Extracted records

■ ■ ■ ■ ■

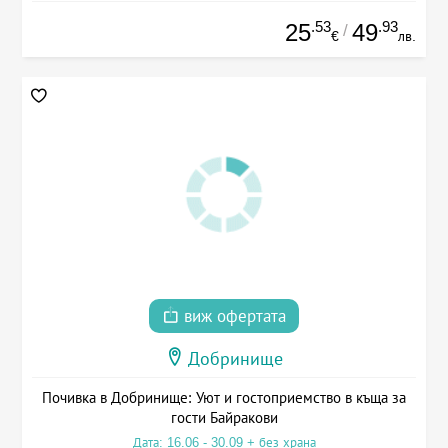
.53
.93
25
49
/
€
лв.
виж офертата
Добринище
Почивка в Добринище: Уют и гостоприемство в къща за
гости Байракови
Дата: 16.06 - 30.09 + без храна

■ ■ ■ ■ ■

Exact copy, no pictures: reproduce every record as it stands.

**EXPECTED ANSWER**
.53
.93
25
49
/
€
лв.
виж офертата
Добринище
Почивка в Добринище: Уют и гостоприемство в къща за
гости Байракови
Дата: 16.06 - 30.09 + без храна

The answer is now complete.